● **Your tasks**:
1. Repeat word for word the part of the libel passage that opens with the words containing "There are cases, of" and closes with "2 NSWLR 679.".
2. Answer these questions from the libel passage:
(a) Which edition of Gatley on Libel and Slander is cited?
(b) Which judge is quoted from Farquhar v Bottom?
(c) Which case is cited for the point that such cases are comparatively rare?

● **Source document**:
================
In Gatley on Libel and Slander (1998) 9th edition at 3.29, the learned authors state:


"It will be a question in each case whether the antidote is sufficient to offset the bane; the mere presence of a denial of a defamatory charge does not necessarily prevent the article being defamatory for the reader may be left in the position of having to choose between inconsistent assertions."


In Australia in the case earlier cited of Farquhar v Bottom [1980] 2 NSWLR 380, Hunt J said:


"It was argued on behalf of the defendants to construe the matter complained of as a whole, and to conclude that the bane created by the author’s assertion had been outweighed by the antidote of the defendant’s denial: Chalmers v Payne [1835] EngR 38; (1835) 2 CM & R 156. The mere presence of a denied defamatory charge does not make the matter complained of as a whole incapable, nevertheless, of conveying the defamatory imputation so denied for, in such a situation, the reader is presented with two conflicting assertions, with the choice of accepting either: Savige v News Ltd [1932] SAStRp 1; [1932] SASR 240; Hopman v Mirror Nespapers Ltd [1961] SR (NSW) 631.


There are cases, of course, in which a refutation is of such a nature that, taken as a whole, the matter complained of is incapable of conveying the imputation refuted, for example, where the imputation arises by way of inference only, and the matter complained of itself contains an express disclaimer of any intention to convey such an imputation: Stubbs Ltd v Russell [1913] UKLawRpAC 13; [1913] AC 386; or where the refutation consists of a statement of fact destructive of the entire basis upon which the imputation relies: Bik v Mirror Newspapers Ltd [1979] 2 NSWLR 679.

But such cases are comparatively rare: Morosi v Broadcasting Station 2GB Pty Ltd [1980] 2 NSWLR 418."
================
● **Records supplied**:
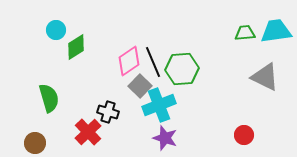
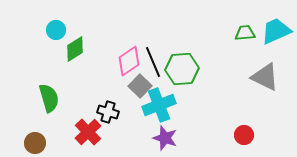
cyan trapezoid: rotated 16 degrees counterclockwise
green diamond: moved 1 px left, 2 px down
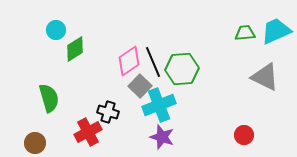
red cross: rotated 16 degrees clockwise
purple star: moved 3 px left, 1 px up
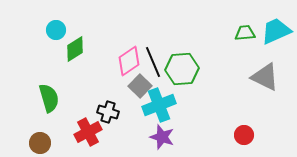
brown circle: moved 5 px right
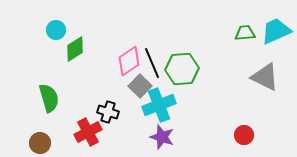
black line: moved 1 px left, 1 px down
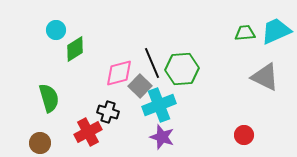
pink diamond: moved 10 px left, 12 px down; rotated 20 degrees clockwise
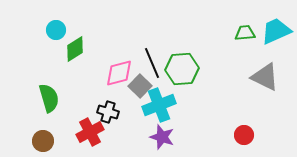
red cross: moved 2 px right
brown circle: moved 3 px right, 2 px up
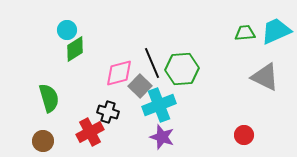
cyan circle: moved 11 px right
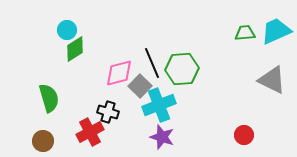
gray triangle: moved 7 px right, 3 px down
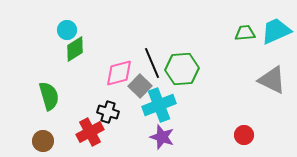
green semicircle: moved 2 px up
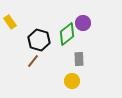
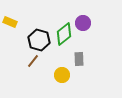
yellow rectangle: rotated 32 degrees counterclockwise
green diamond: moved 3 px left
yellow circle: moved 10 px left, 6 px up
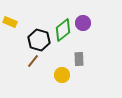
green diamond: moved 1 px left, 4 px up
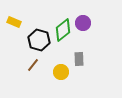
yellow rectangle: moved 4 px right
brown line: moved 4 px down
yellow circle: moved 1 px left, 3 px up
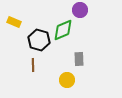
purple circle: moved 3 px left, 13 px up
green diamond: rotated 15 degrees clockwise
brown line: rotated 40 degrees counterclockwise
yellow circle: moved 6 px right, 8 px down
================
● **Answers to the tasks**:
1.
There are cases, of course, in which a refutation is of such a nature that, taken as a whole, the matter complained of is incapable of conveying the imputation refuted, for example, where the imputation arises by way of inference only, and the matter complained of itself contains an express disclaimer of any intention to convey such an imputation: Stubbs Ltd v Russell [1913] UKLawRpAC 13; [1913] AC 386; or where the refutation consists of a statement of fact destructive of the entire basis upon which the imputation relies: Bik v Mirror Newspapers Ltd [1979] 2 NSWLR 679.

2.
(a) The 9th edition (1998).
(b) Hunt J.
(c) Morosi v Broadcasting Station 2GB Pty Ltd [1980] 2 NSWLR 418.